Chester Vase winner Sir Dragonet has already had one tilt at Classic glory this season, finishing a close-up fifth when favourite for the Investec Derby at Epsom in early June.
He was beaten at odds-on on his return from a midsummer break in the Royal Whip Stakes at the Curragh last month, but O’Brien believes his charge will strip much fitter on Saturday – and is confident the step up to a mile and three-quarters will not be an issue.
Assessing the main market rival to the John Gosden-trained Logician, O’Brien said: “Sir Dragonet is a horse that has plenty of class.
“He was just ready to start back at the Curragh. He got a little bit tired, which he was entitled to do. I was being very careful and gentle with him.

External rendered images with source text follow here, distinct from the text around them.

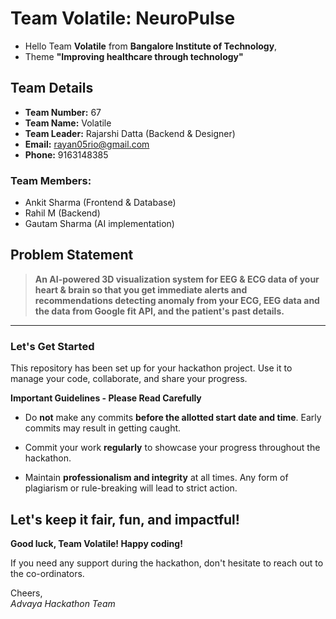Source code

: # Team Volatile: NeuroPulse

- Hello Team **Volatile** from **Bangalore Institute of Technology**,
- Theme **"Improving healthcare through technology"** 

## Team Details

- **Team Number:** 67  
- **Team Name:** Volatile
- **Team Leader:** Rajarshi Datta (Backend & Designer)
- **Email:** rayan05rio@gmail.com  
- **Phone:** 9163148385  

### Team Members:
- Ankit Sharma (Frontend & Database)
- Rahil M      (Backend)
- Gautam Sharma (AI implementation)  

## Problem Statement

> **An AI-powered 3D visualization system for EEG & ECG data of your heart & brain so that you get immediate alerts and recommendations detecting anomaly from your ECG, EEG data and the data from Google fit API, and the patient's past details.**

---

### Let's Get Started 

This repository has been set up for your hackathon project. Use it to manage your code, collaborate, and share your progress.

**Important Guidelines - Please Read Carefully**

- Do **not** make any commits **before the allotted start date and time**. Early commits may result in getting caught.
- Commit your work **regularly** to showcase your progress throughout the hackathon.

- Maintain **professionalism and integrity** at all times. Any form of plagiarism or rule-breaking will lead to strict action.

Let's keep it fair, fun, and impactful! 
---

**Good luck, Team Volatile! Happy coding!**

If you need any support during the hackathon, don't hesitate to reach out to the co-ordinators.

Cheers,  
_Advaya Hackathon Team_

“He has never run anything less than a mile and a half, other than the last day over a mile and a quarter. We started him at a mile and a half and we think there is a good chance he will get the trip.
“I don’t think he is ground dependent. He only ran on soft ground before Epsom, and that was good ground, and he came out of that perfect.
“There is no doubt his best run was his Epsom run.”
Sir Dragonet’s stablemate Il Paradiso has already proved his stamina, having produced a career-best performance when third behind star older stayer Stradivarius in the Lonsdale Cup over two miles at York last month.
“He stays very well and looks like a horse that will get a Gold Cup trip – he looks like he will get two and a half miles,” O’Brien added.
“I think he will be happy enough. He doesn’t mind being ridden forward. You would be riding him like you are sure that he will stay and the other (Sir Dragonet) you will be taking your time with a little, I’d imagine.”
O’Brien also saddles rank outsider Western Australia.
Sir Ron Priestley has won five of his six starts this season – his only blip coming at Royal Ascot. Mark Johnston’s charge is unbeaten in three subsequent appearances and steps up to Group One level for the first time.
Johnston, who has a second string to his bow in Nayef Road, said: “He (Sir Ron Priestley) has got a lot to find, and it would have to be a career-best, but he deserves to be there.
“He has done nearly everything right in the lower grades, with the exception of Royal Ascot. Now he has got to step up to the big one.
“I never underestimate the Leger, because I’ve run some top horses in it and they have been beaten. We know he gets the trip, so we have no doubts about him there.
“Most of them in there will be getting the trip – they are class horses, so they should do. He stays the trip very well and is a genuine horse.”
Martyn Meade’s Geoffrey Freer winner Technician and Dashing Willoughby, from Andrew Balding’s yard, complete the eight-strong field.
Balding said of his Royal Ascot winner: “He has run well at Newmarket on Goodwood on fast ground so he doesn’t have to have it soft.
“He’s run to a fair level all year and been really consistent, so I’d hope he’d run well.”